▶ Source document
'''
Configuring the Excel stage as a target (DataStage)
You can configure the Excel stage to generate a Microsoft Excel file. Each input link of the Excel stage is associated with a separate Microsoft Excel sheet. The Microsoft Excel sheets are named associated with the input links that are as Sheet1, Sheet2, Sheet3, and so on. Each column of the input link is mapped to a Microsoft Excel column.
The Excel stage supports only the OOXML (.xlsx) format of Microsoft Excel files as the target file.
The Excel stage supports runtime column propagation. When runtime column propagation is enabled on an output link of an upstream stage, additional propagated columns are appended after columns that are defined in the Excel stage.
The Excel stage does not support generating .xls files or password-encrypted files.
- To configure the Excel stage as a target:
-
- On the parallel canvas, double-click the Excel stage and open the Properties section of the details pane.
- From the Write mode list, select Create a file.
- In the Output file section, specify the following settings:
- Optional: Select Create data asset to create a file as a data asset when the job run is completed. The new data asset appears in the list of data assets on the Assets tab of your project.
'''
▶ Given instruction 1
Rewrite everything in the records from the line containing "text КАФЕДРА ______Компьютерные" down to the end of the records as a JSON list of strings, one string per line, leaving out blank lines.

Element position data
'''
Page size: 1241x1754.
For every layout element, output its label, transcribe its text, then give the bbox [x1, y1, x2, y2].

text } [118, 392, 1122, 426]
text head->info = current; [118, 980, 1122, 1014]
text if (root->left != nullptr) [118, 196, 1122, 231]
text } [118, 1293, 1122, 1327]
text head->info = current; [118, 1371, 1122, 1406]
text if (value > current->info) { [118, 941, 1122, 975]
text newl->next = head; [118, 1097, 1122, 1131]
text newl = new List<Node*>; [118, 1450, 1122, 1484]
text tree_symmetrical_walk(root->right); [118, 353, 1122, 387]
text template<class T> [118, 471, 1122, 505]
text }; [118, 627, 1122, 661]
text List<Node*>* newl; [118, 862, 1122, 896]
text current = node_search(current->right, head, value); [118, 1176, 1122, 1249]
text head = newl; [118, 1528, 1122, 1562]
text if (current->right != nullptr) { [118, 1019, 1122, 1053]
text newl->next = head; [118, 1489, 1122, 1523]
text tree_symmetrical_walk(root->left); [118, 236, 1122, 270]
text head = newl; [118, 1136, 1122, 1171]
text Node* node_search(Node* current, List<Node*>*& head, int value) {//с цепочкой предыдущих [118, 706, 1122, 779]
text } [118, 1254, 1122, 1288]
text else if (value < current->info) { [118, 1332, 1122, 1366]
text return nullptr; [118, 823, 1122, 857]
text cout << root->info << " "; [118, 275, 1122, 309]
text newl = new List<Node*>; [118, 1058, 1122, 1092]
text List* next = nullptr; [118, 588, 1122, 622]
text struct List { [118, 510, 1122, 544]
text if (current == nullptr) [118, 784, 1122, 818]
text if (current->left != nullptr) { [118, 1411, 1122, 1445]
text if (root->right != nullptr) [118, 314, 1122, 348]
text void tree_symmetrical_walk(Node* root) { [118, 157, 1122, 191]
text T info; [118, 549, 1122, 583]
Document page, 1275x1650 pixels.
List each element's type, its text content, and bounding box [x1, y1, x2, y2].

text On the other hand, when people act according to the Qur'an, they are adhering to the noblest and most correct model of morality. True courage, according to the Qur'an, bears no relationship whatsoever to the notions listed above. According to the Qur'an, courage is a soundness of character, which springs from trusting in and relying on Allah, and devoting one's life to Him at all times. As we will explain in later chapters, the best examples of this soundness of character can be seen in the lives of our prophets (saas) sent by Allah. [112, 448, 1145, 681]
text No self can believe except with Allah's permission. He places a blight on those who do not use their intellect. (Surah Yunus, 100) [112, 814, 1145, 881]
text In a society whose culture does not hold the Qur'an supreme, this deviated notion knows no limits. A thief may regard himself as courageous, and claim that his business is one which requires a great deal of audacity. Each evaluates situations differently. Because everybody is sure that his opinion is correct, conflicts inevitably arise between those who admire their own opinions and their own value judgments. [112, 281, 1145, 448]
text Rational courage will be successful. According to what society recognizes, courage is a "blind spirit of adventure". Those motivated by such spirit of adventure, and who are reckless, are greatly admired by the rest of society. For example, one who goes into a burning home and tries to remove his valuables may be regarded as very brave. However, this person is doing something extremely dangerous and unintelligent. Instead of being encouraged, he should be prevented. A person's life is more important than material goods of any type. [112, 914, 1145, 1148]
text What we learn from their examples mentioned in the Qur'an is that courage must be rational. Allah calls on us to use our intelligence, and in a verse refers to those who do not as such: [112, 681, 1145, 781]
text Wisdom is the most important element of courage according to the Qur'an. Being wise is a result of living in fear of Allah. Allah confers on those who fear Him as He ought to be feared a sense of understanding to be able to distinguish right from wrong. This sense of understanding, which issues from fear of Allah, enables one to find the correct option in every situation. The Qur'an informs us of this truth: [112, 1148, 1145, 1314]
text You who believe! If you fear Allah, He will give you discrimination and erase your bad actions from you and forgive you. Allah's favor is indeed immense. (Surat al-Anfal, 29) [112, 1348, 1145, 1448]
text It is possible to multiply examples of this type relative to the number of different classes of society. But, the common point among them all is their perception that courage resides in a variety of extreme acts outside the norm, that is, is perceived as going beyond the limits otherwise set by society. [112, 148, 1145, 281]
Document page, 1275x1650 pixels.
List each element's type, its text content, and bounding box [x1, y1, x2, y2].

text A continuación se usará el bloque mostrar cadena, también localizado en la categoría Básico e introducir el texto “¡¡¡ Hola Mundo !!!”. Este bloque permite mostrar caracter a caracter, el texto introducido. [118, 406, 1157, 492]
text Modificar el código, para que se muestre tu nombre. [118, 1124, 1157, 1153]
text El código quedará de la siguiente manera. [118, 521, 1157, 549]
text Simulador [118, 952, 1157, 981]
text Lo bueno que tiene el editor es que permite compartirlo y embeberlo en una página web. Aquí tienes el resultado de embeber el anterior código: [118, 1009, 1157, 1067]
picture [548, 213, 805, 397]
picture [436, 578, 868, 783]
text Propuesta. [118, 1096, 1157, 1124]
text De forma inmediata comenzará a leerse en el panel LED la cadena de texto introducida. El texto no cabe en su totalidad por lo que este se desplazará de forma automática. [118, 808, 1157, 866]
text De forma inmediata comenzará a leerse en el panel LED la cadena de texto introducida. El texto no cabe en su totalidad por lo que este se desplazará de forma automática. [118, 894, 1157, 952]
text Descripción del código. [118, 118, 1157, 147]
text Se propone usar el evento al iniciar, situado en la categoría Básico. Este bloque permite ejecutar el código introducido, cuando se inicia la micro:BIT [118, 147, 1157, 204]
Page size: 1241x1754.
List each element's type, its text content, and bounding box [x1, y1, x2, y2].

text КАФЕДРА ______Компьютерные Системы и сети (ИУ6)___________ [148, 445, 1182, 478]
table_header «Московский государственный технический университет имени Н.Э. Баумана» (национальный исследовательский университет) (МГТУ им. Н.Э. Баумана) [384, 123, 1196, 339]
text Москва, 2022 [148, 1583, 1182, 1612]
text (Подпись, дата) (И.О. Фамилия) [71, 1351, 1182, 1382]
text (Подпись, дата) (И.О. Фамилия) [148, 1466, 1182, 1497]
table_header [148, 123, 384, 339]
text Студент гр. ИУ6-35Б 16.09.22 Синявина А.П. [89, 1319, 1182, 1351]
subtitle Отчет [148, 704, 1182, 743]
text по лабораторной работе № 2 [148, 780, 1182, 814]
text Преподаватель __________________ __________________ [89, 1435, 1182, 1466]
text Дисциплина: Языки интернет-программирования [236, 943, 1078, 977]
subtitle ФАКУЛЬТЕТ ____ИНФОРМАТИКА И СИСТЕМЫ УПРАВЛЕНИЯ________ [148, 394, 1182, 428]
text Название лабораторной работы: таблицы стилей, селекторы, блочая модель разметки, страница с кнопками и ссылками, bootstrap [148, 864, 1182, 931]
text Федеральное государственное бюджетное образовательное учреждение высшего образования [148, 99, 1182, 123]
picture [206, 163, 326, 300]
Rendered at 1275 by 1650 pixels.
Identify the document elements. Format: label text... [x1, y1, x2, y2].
'''
▶ Given instruction 2
According to the Excel stage page, why does the generated Excel file contain several sheets when the stage has more than one input link?

▶ Correct answer 1
[
  "text КАФЕДРА ______Компьютерные Системы и сети (ИУ6)___________ [148, 445, 1182, 478]",
  "table_header «Московский государственный технический университет имени Н.Э. Баумана» (национальный исследовательский университет) (МГТУ им. Н.Э. Баумана) [384, 123, 1196, 339]",
  "text Москва, 2022 [148, 1583, 1182, 1612]",
  "text (Подпись, дата) (И.О. Фамилия) [71, 1351, 1182, 1382]",
  "text (Подпись, дата) (И.О. Фамилия) [148, 1466, 1182, 1497]",
  "table_header [148, 123, 384, 339]",
  "text Студент гр. ИУ6-35Б 16.09.22 Синявина А.П. [89, 1319, 1182, 1351]",
  "subtitle Отчет [148, 704, 1182, 743]",
  "text по лабораторной работе № 2 [148, 780, 1182, 814]",
  "text Преподаватель __________________ __________________ [89, 1435, 1182, 1466]",
  "text Дисциплина: Языки интернет-программирования [236, 943, 1078, 977]",
  "subtitle ФАКУЛЬТЕТ ____ИНФОРМАТИКА И СИСТЕМЫ УПРАВЛЕНИЯ________ [148, 394, 1182, 428]",
  "text Название лабораторной работы: таблицы стилей, селекторы, блочая модель разметки, страница с кнопками и ссылками, bootstrap [148, 864, 1182, 931]",
  "text Федеральное государственное бюджетное образовательное учреждение высшего образования [148, 99, 1182, 123]",
  "picture [206, 163, 326, 300]",
  "Rendered at 1275 by 1650 pixels.",
  "Identify the document elements. Format: label text... [x1, y1, x2, y2]."
]

▶ Correct answer 2
Each input link of the Excel stage is associated with a separate Microsoft Excel sheet, so several input links produce several sheets. The sheets are named Sheet1, Sheet2, Sheet3, and so on.